** EXERCISE DATA follows **

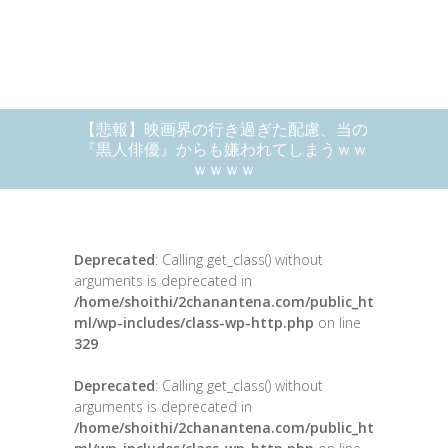
【悲報】映画界の行き過ぎた配慮、当の
『黒人俳優』からも嫌われてしまうｗｗ
ｗｗｗｗ
Deprecated
: Calling get_class() without
arguments is deprecated in
/home/shoithi/2chanantena.com/public_ht
ml/wp-includes/class-wp-http.php
on line
329
Deprecated
: Calling get_class() without
arguments is deprecated in
/home/shoithi/2chanantena.com/public_ht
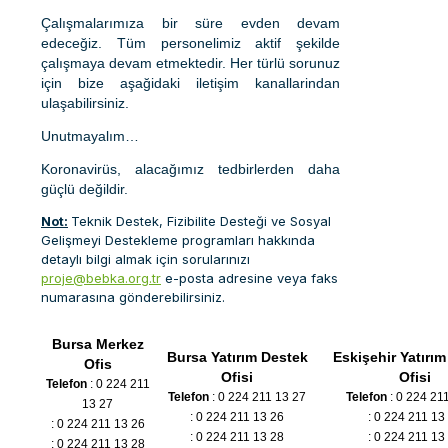
Çalışmalarımıza bir süre evden devam
edeceğiz. Tüm personelimiz aktif şekilde
çalışmaya devam etmektedir. Her türlü sorunuz
için bize aşağidaki iletişim kanallarindan
ulaşabilirsiniz.
Unutmayalım…
Koronavirüs, alacağımız tedbirlerden daha
güçlü değildir.
Not:
Teknik Destek, Fizibilite Desteği ve Sosyal
Gelişmeyi Destekleme programları hakkında
detaylı bilgi almak için sorularınızı
proje@bebka.org.tr
e-posta adresine veya faks
numarasına gönderebilirsiniz.
Bursa Merkez
Bursa Yatırım Destek
Eskişehir Yatırı
Ofis
Ofisi
Ofisi
Telefon
: 0 224 211
Telefon
: 0 224 211 13 27
Telefon
: 0 224 21
13 27
: 0 224 211 13 26
: 0 224 211 13
: 0 224 211 13 26
: 0 224 211 13 28
: 0 224 211 13
: 0 224 211 13 28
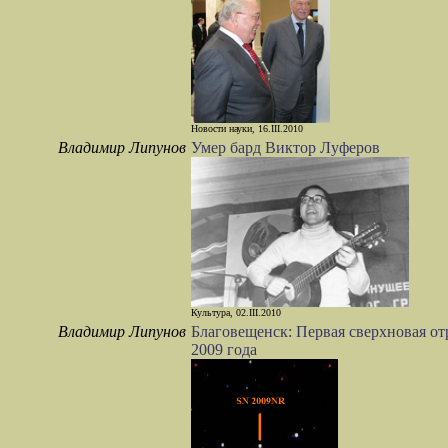
Новости науки, 16.III.2010
Владимир Липунов
Умер бард Виктор Луферов
Культура, 02.III.2010
Владимир Липунов
Благовещенск: Первая сверхновая от
2009 года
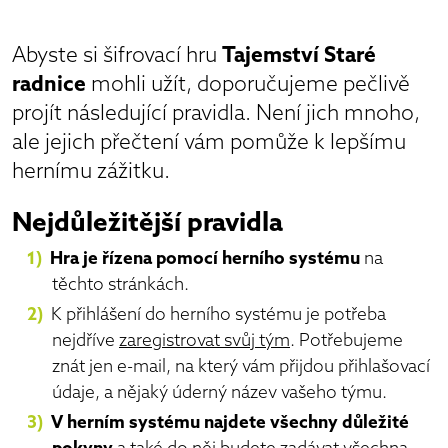
Abyste si šifrovací hru
Tajemství Staré
radnice
mohli užít, doporučujeme pečlivě
projít následující pravidla. Není jich mnoho,
ale jejich přečtení vám pomůže k lepšímu
hernímu zážitku.
Nejdůležitější pravidla
Hra je řízena pomocí herního systému
na
těchto stránkách.
K přihlášení do herního systému je potřeba
nejdříve
zaregistrovat svůj tým
. Potřebujeme
znát jen e-mail, na který vám přijdou přihlašovací
údaje, a nějaký úderný název vašeho týmu.
V herním systému najdete všechny důležité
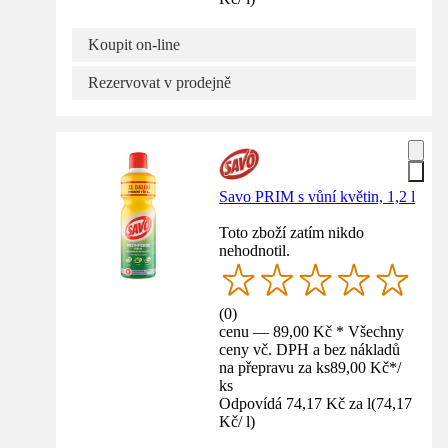
Koupit on-line
Rezervovat v prodejně
Savo PRIM s vůní květin, 1,2 l
Toto zboží zatím nikdo
nehodnotil.
(
0
)
cenu — 89,00 Kč * Všechny
ceny vč. DPH a bez nákladů
na přepravu za ks
89,00 Kč
*
/
ks
Odpovídá 74,17 Kč za l
(
74,17
Kč
/
l
)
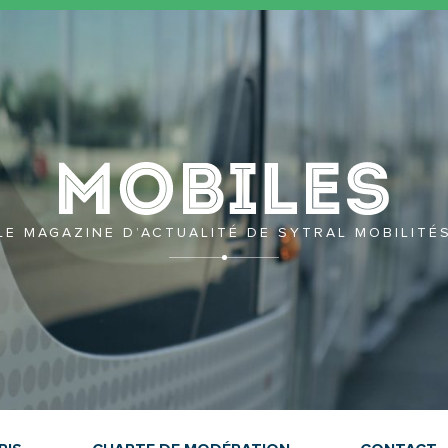
Mobil
LE MAGAZINE D’ACTUALITÉ DE SYTRAL MOBILITÉ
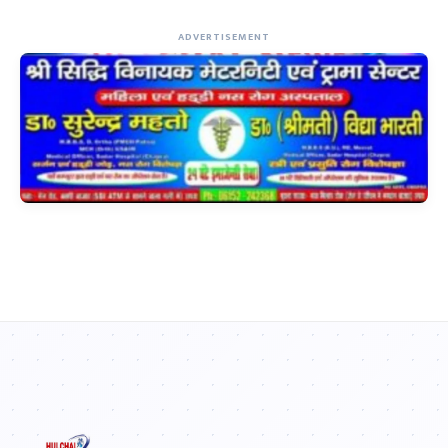
ADVERTISEMENT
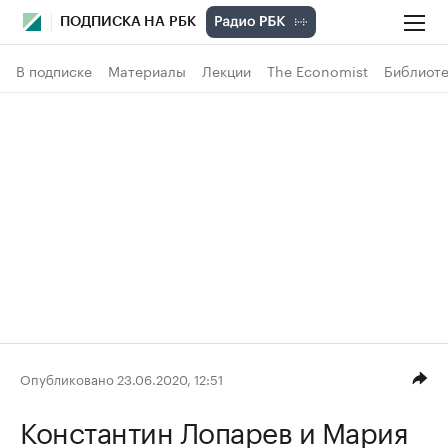
ПОДПИСКА НА РБК
В подписке
Материалы
Лекции
The Economist
Библиоте
Опубликовано 23.06.2020, 12:51
Константин Лопарев
и Мария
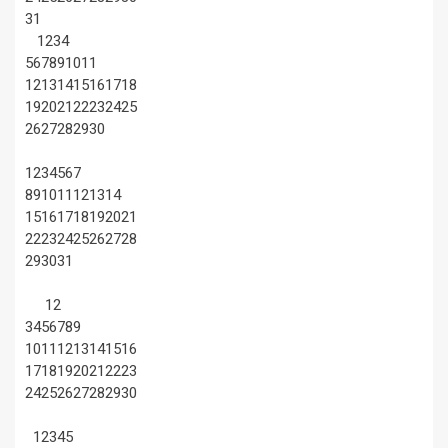
31
1
2
3
4
5
6
7
8
9
10
11
12
13
14
15
16
17
18
19
20
21
22
23
24
25
26
27
28
29
30
1
2
3
4
5
6
7
8
9
10
11
12
13
14
15
16
17
18
19
20
21
22
23
24
25
26
27
28
29
30
31
1
2
3
4
5
6
7
8
9
10
11
12
13
14
15
16
17
18
19
20
21
22
23
24
25
26
27
28
29
30
1
2
3
4
5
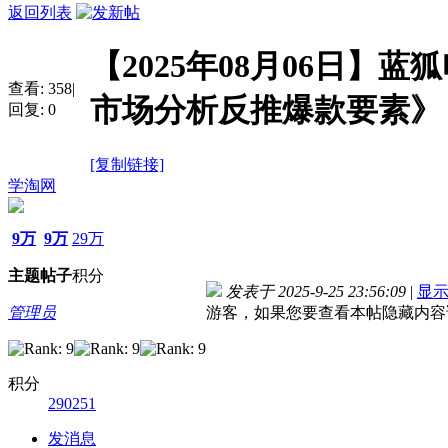
返回列表
【2025年08月06日】
查看:
358
|
市场分析反推爆款要素》
回复:
0
[复制链接]
学淘网
9万
9万
29万
主题
帖子
积分
发表于 2025-9-25 23:56:09
|
显
管理员
游客，如果您要查看本帖隐藏内容
积分
290251
发消息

** End of EXERCISE DATA **

=== REQUIRED ACTION ===
Tally the lines of the listing above that contain the string "systému", and give only that number.

=== TASK SOLUTION ===
3